Wednesday, January 16, 2013

Art Picks From Print

Posted by on Wed, Jan 16, 2013 at 1:11 PM

Paintings by Sharon Butler currently on view at Pocket Utopia. Photo courtesy the artist and Pocket Utopia.
  • Paintings by Sharon Butler currently on view at Pocket Utopia. Photo courtesy the artist and Pocket Utopia.

Casual precisions and semantic objectivity envisioned in this series of art picks from our 1/16 issue.

SHARON BUTLER: PRECISIONIST CASUAL
Pocket Utopia, 191 Henry St., through February 17th
Formally, chromatically, compositionally, conceptually: Sharon Butler abstracts and distorts glimpses of urban trappings on all such fronts with a closely considered yet Casualist air of fine touch. Mining the apparatus of the painting itself to bring its potential aesthetics to the fore, Butler does not merely leave areas of canvas bare, sutures shown, staples seen, stretchers exposed; rather, she exploits all of the same for their textures and lines, for their variant contours and earthy tones. At times one almost believes he is looking at a sculpture of a painted sketch of an installation to come, so thoroughly does Butler concatenate her explicit teasing of dimensions. At any rate, objects painted and painted objects are here insouciantly intermingled and exactingly candid all at once.

WANG XIEDA: SUBJECT VERB OBJECT
James Cohan Gallery, 533 West 26th St., through February 9th
Wang Xieda's first solo exhibition in the United States consists of primarily small to medium-sized bronze sculptures depicting, in a sense—via ancient Chinese pictographs and ideographs, graphic linguistic forms in which structures from the simple to the complex are entirely intertwined with meaning—notes of wisdom and insight handed down through the ages. As such, material objects and abstract notions are at once written and made three-dimensionally manifest, exploding whatever physical standards we might have for words while expanding their semantic horizons. 'Writ large' is here both literal and understatement.

FRANCIS ALŸS: REEL-UNREEL
David Zwirner, 525 & 533 West 19th St., through February 9th
Originally scheduled for last November but postponed due to historically inclement weather, Francis Alÿs' show is now, at long last, on view. If you saw his exhibition at MoMA last year, you might have seen videos in which he dashes into cyclonic storms, pushes a melting block of ice through Mexico City, performs Sisyphean cycles with an automobile, and simultaneously acts out and reenacts a surprisingly long stroll he took in public wielding a handgun unto arrest. If such works of somewhat absurdist moment were to your liking, you will not want to miss REEL-UNREEL, a video work he produced for dOCUMENTA(13) in which Afghan boys play a traditional street game using a film reel instead of a wheel—underscoring the mixed ontologies of media representations of life in Afghanistan under the aegis of war. A series of paintings accompanying the video are further explorations of the same.

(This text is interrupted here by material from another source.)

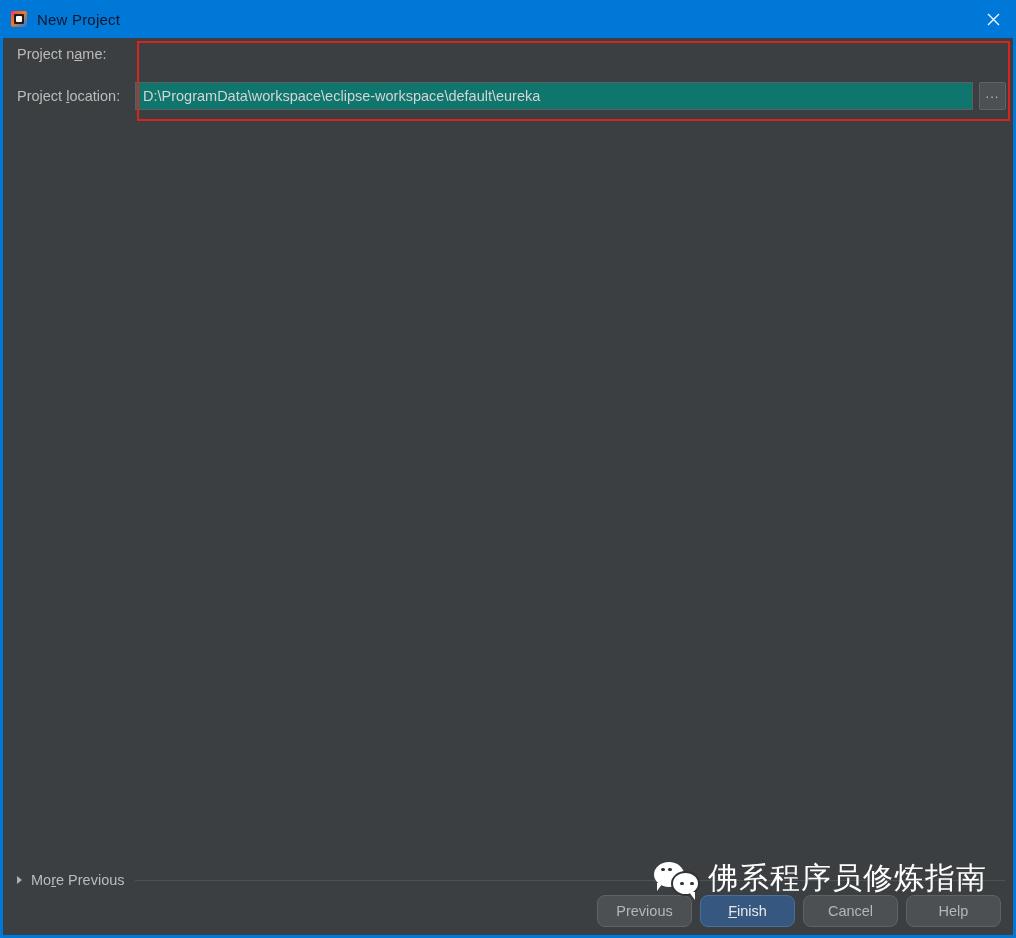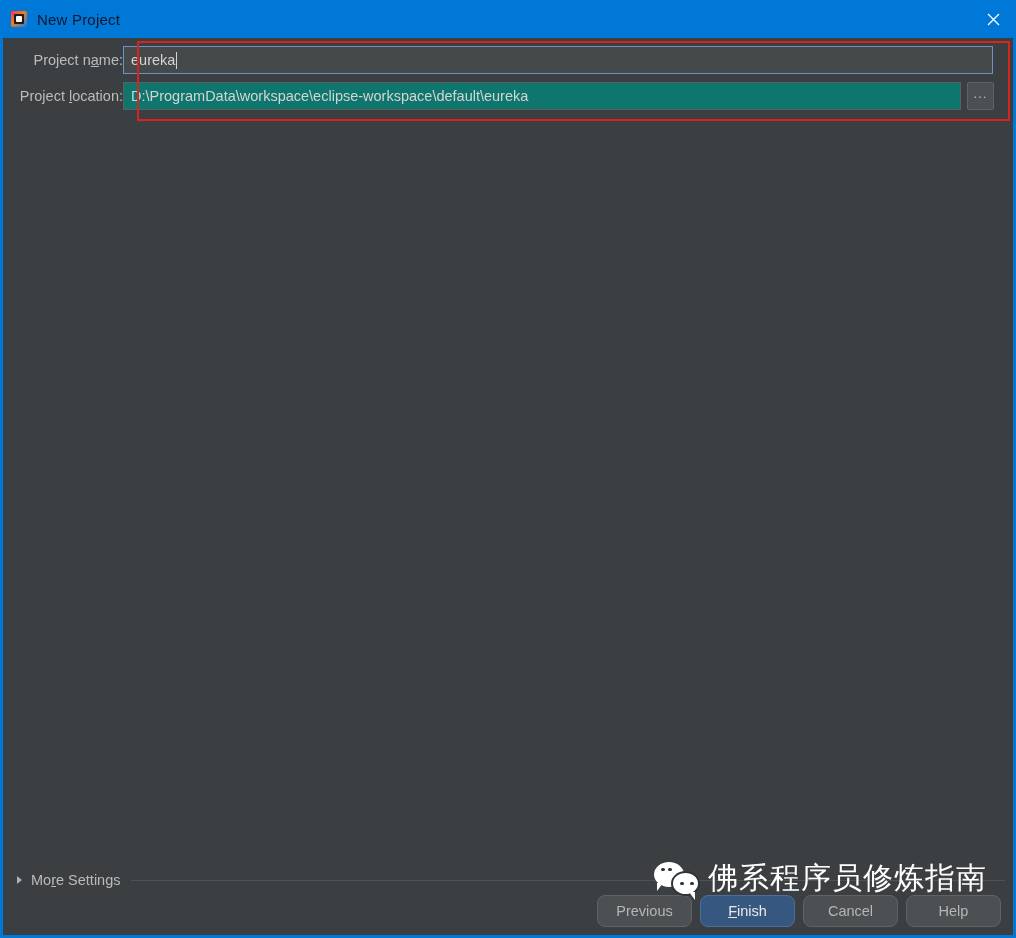"Project name:" .form-row { left: 2px -> 14px; text-align: right -> none }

MANTEGNA TO MATISSE: MASTER DRAWINGS FROM THE COURTAULD GALLERY
The Frick Collection, 1 East 70th St., through January 27th
There's an exhibit of master drawings at The Morgan, Matisse is in fuller form at The Met, and Picasso is typically findable all over town, but none of that should make the spread of works on view at the Frick here any less enticing. Regarding exhibits of this caliber, the more the merrier. From sketches and studies to fully executed pieces, the display's forms and dimensions are several and sundry, but not quite as varied as its names—to name a few, Dürer, Rembrandt, Seurat, Van Gogh, Matisse, Picasso, Géricault, Watteau. All courtesy of a generous loan from the Courtauld Gallery in London.